Many potential World Dominators fail, not because their plans are imperfect, but rather because they rush their plans. There's always some junior sleuth who notices the pattern and puts the clues together, thus thwarting even the best-laid plans. The secret to evading these Nancy Drew wannabes is slow, gradual fruition of your clever designs.
The problem with this is that while you are more likely to avoid detection, you also fail to get noticed by all the minions you are trying to impress. Thus, the successful Domination of the World is a rather thankless job.
I've recently embarked on Phase II of my scheme of World Domination--the creation and training of a protege. My protege has already mastered Adorable Cuteness, but as we all know, that doesn't last forever, so she has already started on Cleverness as well.
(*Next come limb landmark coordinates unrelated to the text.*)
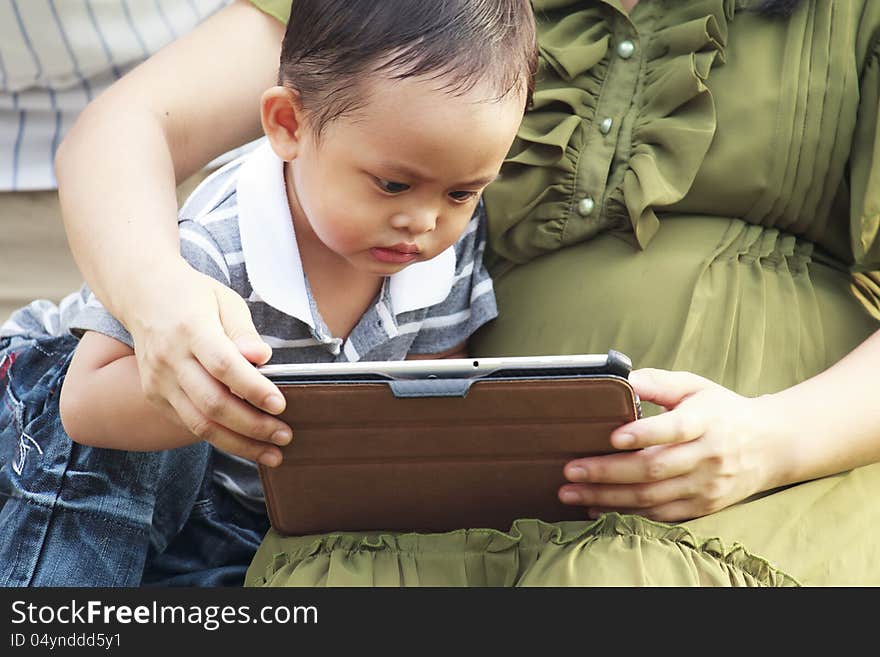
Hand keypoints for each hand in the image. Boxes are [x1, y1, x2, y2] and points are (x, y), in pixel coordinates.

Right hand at [124, 260, 291, 465]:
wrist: (143, 295)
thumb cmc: (194, 296)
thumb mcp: (225, 301)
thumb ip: (244, 332)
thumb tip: (262, 357)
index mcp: (191, 329)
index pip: (224, 366)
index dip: (253, 388)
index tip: (280, 404)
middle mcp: (170, 358)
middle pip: (212, 403)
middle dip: (252, 426)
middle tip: (284, 436)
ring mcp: (158, 380)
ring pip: (199, 423)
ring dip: (239, 444)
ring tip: (272, 454)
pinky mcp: (154, 395)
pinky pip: (188, 423)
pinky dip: (219, 437)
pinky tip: (246, 444)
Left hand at [558, 368, 776, 521]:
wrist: (769, 446)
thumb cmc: (721, 411)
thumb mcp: (695, 387)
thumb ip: (658, 382)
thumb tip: (621, 377)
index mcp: (705, 421)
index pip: (674, 428)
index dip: (643, 434)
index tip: (612, 436)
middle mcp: (707, 456)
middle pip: (654, 468)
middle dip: (607, 471)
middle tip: (570, 469)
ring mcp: (705, 485)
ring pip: (651, 497)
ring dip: (607, 497)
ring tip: (571, 492)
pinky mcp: (702, 506)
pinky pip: (660, 515)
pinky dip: (626, 514)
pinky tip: (596, 507)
By the time these two skills have ceased to be effective on the populace at large, she will have developed Knowledge Application and Manipulation, and half the world will already be at her--ergo my--command... in theory.
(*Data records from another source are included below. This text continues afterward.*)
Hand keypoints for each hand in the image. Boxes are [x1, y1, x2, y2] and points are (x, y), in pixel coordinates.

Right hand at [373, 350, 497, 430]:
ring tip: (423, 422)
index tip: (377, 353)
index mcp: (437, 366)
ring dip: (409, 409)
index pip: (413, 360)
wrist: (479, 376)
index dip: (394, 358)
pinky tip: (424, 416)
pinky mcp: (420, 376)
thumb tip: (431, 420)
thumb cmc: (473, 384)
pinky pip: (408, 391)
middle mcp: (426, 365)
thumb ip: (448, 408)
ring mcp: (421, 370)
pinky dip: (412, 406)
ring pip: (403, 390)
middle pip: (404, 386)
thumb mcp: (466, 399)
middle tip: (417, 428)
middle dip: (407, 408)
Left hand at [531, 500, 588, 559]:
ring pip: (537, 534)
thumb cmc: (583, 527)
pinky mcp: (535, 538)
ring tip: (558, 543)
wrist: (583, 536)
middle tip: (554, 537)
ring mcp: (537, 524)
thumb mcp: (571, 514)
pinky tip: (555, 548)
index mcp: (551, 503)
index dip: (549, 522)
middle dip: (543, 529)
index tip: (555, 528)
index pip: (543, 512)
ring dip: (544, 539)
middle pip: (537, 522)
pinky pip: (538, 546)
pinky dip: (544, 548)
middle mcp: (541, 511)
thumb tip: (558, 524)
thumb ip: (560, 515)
Do you realise how much work and effort and sacrifice is required to successfully develop a protege? No, of course not. If you did, my job of World Domination wouldn't be so thankless. Believe you me, it's a lot of work. So much, that other plans have had to be laid aside.
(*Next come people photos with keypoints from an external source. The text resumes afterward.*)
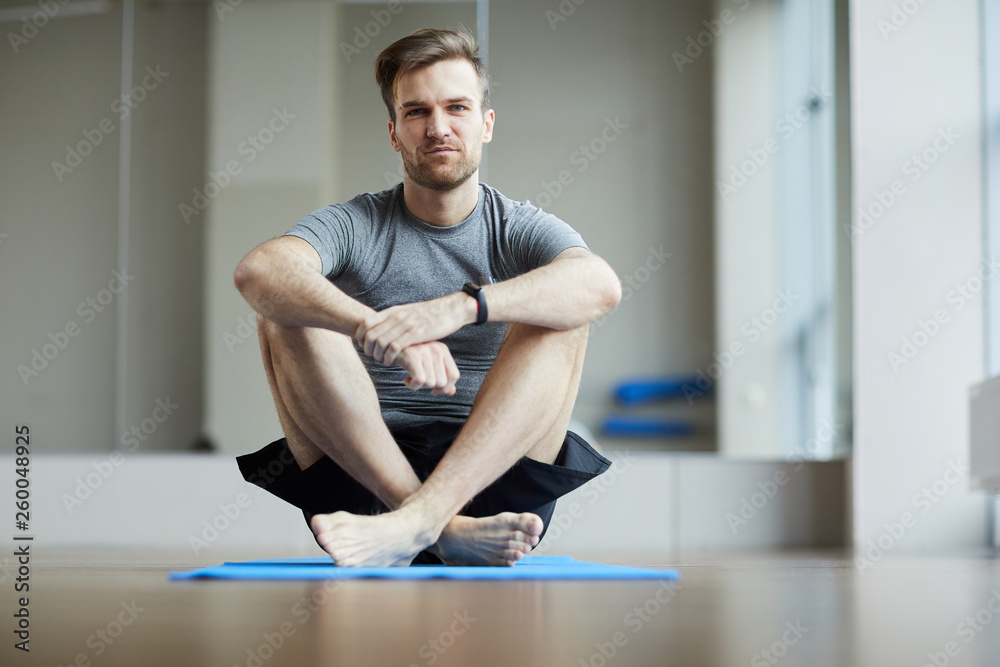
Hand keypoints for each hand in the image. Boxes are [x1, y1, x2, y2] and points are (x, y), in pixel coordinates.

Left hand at [356, 293, 474, 365]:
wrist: (449, 309)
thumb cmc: (429, 314)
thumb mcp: (407, 312)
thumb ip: (394, 318)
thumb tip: (381, 327)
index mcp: (393, 311)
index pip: (366, 322)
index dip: (360, 336)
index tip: (363, 345)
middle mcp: (397, 317)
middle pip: (370, 334)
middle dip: (367, 349)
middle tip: (372, 357)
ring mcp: (406, 325)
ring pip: (381, 342)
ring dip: (377, 355)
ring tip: (382, 361)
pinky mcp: (416, 334)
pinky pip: (395, 347)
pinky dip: (389, 357)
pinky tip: (391, 362)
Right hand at [396, 342, 460, 395]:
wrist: (387, 345)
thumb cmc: (408, 355)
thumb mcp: (427, 364)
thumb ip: (442, 376)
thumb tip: (451, 392)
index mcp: (443, 349)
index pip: (454, 375)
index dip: (446, 388)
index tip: (434, 391)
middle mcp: (436, 349)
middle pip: (442, 382)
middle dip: (429, 387)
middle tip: (418, 381)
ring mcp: (425, 352)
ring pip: (430, 383)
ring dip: (419, 386)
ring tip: (411, 378)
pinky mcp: (412, 356)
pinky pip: (419, 381)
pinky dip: (412, 386)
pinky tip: (406, 380)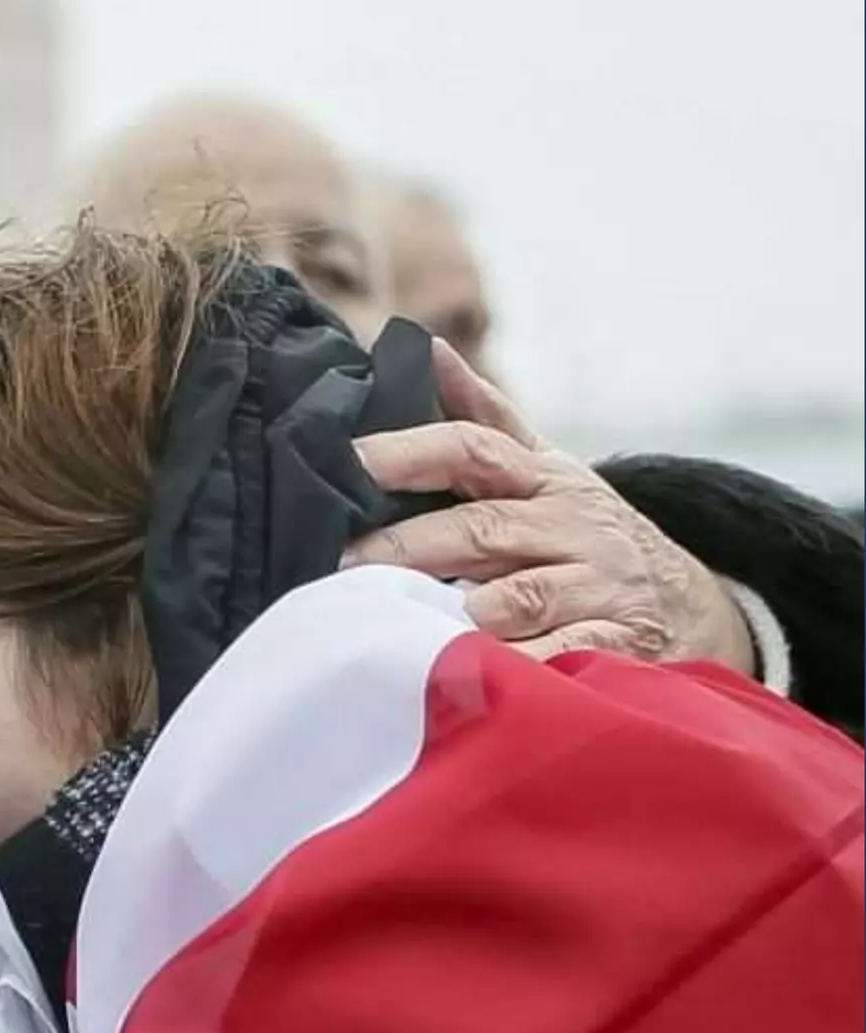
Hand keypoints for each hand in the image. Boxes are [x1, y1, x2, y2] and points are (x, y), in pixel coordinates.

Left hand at [345, 339, 755, 672]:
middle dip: (409, 545)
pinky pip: (563, 657)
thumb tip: (425, 350)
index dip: (410, 452)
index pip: (472, 449)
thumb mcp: (546, 471)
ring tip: (401, 619)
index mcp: (543, 479)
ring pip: (520, 596)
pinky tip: (474, 675)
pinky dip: (521, 667)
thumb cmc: (586, 534)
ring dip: (462, 607)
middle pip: (481, 529)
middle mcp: (571, 527)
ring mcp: (598, 588)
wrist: (696, 605)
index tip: (350, 461)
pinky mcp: (619, 648)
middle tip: (344, 562)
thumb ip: (485, 417)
Paying job? Forget it. Fancy toys? Scratch them too, unless your protege has already gotten to them, and has scratched them for you. Sleep? Don't even think about it. As for money...
While being a corporate drone may seem like a mindless way of spending far too much of your time, it does have its bright point--namely, in the form of Spendable. (And other forms of occupation do, to a greater or lesser degree, offer financial compensation... except for the early stages of Phase II of World Domination.) I often miss the bank account figures from my days as Corporate Drone.
Being the far-sighted individual I am, I dread looking into the future, when my protege drains my already-meager finances even drier. And by then, she may have a couple of compatriots. (What? You'd thought I'd just stop with one? Silly minions! We all know there is strength in numbers.)
And yet I look even further into the distant future, when all my proteges have grown, and have proteges of their own, dozens of happy little proteges that I can spoil rotten and bend to my ways, then send them back home, where they'll tell their parents, "Grandma said we're going to take over the world!"
Only then, will someone truly appreciate all my thankless years of work towards World Domination.